The elephant in the room with fanciful dreams of high efficiency high compression SI engines is that they cannot run on low octane fuels without fuel preignition. In reality all SI engine compression ratio's are limited by the detonation margins of the fuel in question.
And before folks weigh in talking about how great their 10.5:1 engines are I expect
none of these higher compression NA engines have been tested to
AC 33.47-1 - Detonation Testing in Reciprocating Aircraft Engines (faa.gov).
These tests
require that the engine be operated to within 10F of its maximum CHT and +20F hot day conditions. To pass the tests engines must then be set to operate at least 12% richer than the detectible detonation mixture at full power at max temps. As far as I know, no certified engines have passed this test on 100LL fuel at >9:1 CR, let alone E85. Dreaming of 14:1 CR and higher SI engines in planes is just that. Dreaming.
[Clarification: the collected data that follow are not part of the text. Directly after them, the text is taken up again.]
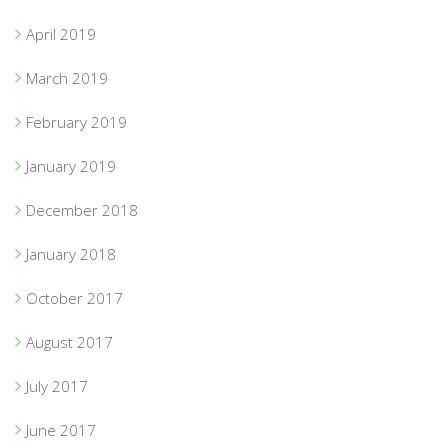
April 2019
March 2019
February 2019
January 2019
December 2018
January 2018
October 2017
August 2017
July 2017
June 2017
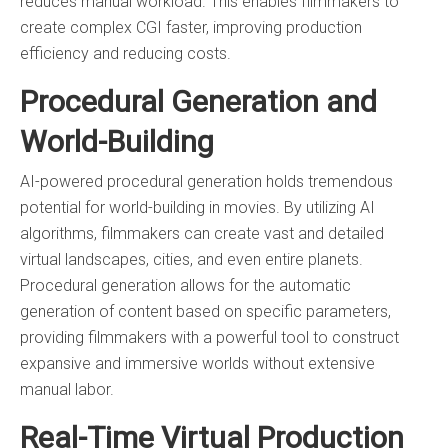
reduces manual workload. This enables filmmakers to
create complex CGI faster, improving production
efficiency and reducing costs.
Procedural Generation and
World-Building
AI-powered procedural generation holds tremendous
potential for world-building in movies. By utilizing AI
algorithms, filmmakers can create vast and detailed
virtual landscapes, cities, and even entire planets.
Procedural generation allows for the automatic
generation of content based on specific parameters,
providing filmmakers with a powerful tool to construct
expansive and immersive worlds without extensive
manual labor.
Real-Time Virtual Production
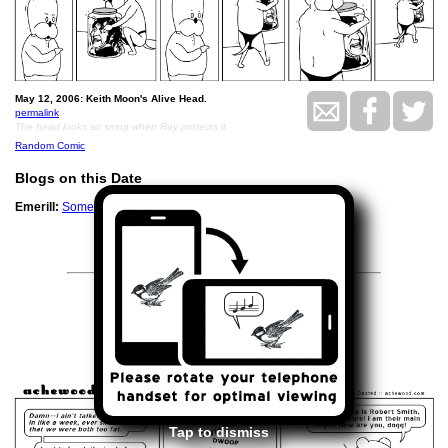
May 12, 2006: Keith Moon's Alive Head.
permalink
The head looks so smug when Ray protects it
Random Comic
Blogs on this Date
Emerill:
Some of the sport from the Master Council
<<
>>
May 16, 2006
Tap to dismiss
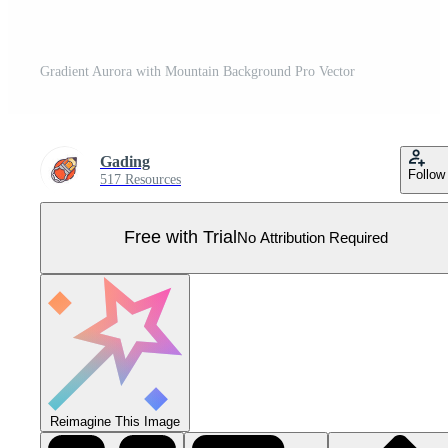
Gradient Aurora with Mountain Background Pro Vector
Gading
Follow
517 Resources
Free with Trial
No Attribution Required
Reimagine This Image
The AC 33.47-1 tests are performed at sea level however if the engine is turbo or supercharged then engines must also be tested at all operating alts. This results in turbo engines having
even lower CR ratios than naturally inducted engines and so automatically their efficiency is even worse.
By way of comparison, Diesel engines are unaffected by these detonation limitations and can be tested to optimum stoichiometry without the need for the 12% fuel margin. They are also unaffected by turbocharging and can maintain high compression ratio's with subsequent high efficiency whether turbocharged or not. Their mission fuel consumption is therefore much lower as they can maintain full or partial power at Lambdas of 1 or less. For the CD155 Technify this equals around 0.36 lb/hp/hr. By comparison
TCM's own SID-97-3E shows that the Continental TSIO550G has a BSFC at 0.65 lb/hp/hr at rated power or 82% higher than the Diesel. The TSIO550 does improve when leaned for cruise however the overall mission consumption is still hurt by the rated power fuel requirements which include the mandated detonation margins.
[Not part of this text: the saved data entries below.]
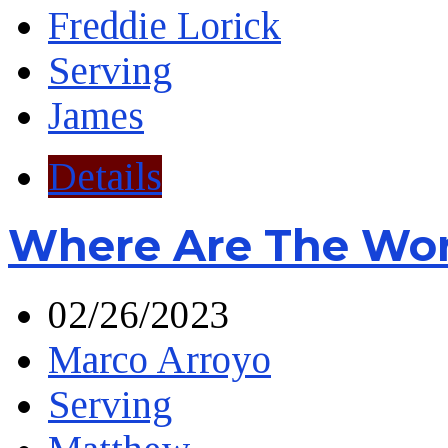
Freddie Lorick
Serving
James
Details
Where Are The Wor
02/26/2023
Marco Arroyo
Serving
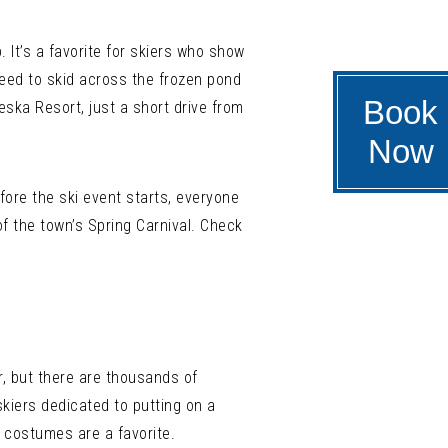
. It’s a favorite for skiers who show
peed to skid across the frozen pond
Book
eska Resort, just a short drive from
Now
efore the ski event starts, everyone
of the town’s Spring Carnival. Check
r, but there are thousands of
kiers dedicated to putting on a
 costumes are a favorite.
Expecting that partial power automotive peak stochiometry data can translate to real world aviation ignores the issues that come with continuous high power operation and the mandated detonation margins required therein. If experimental folks don't test to AC 33.47-1 in order to get better BSFC then they must accept the risks of running their engines that way. It follows that statements like "Otto/Miller/Atkinson is more efficient than Diesel" ignore the realities of AC 33.47-1.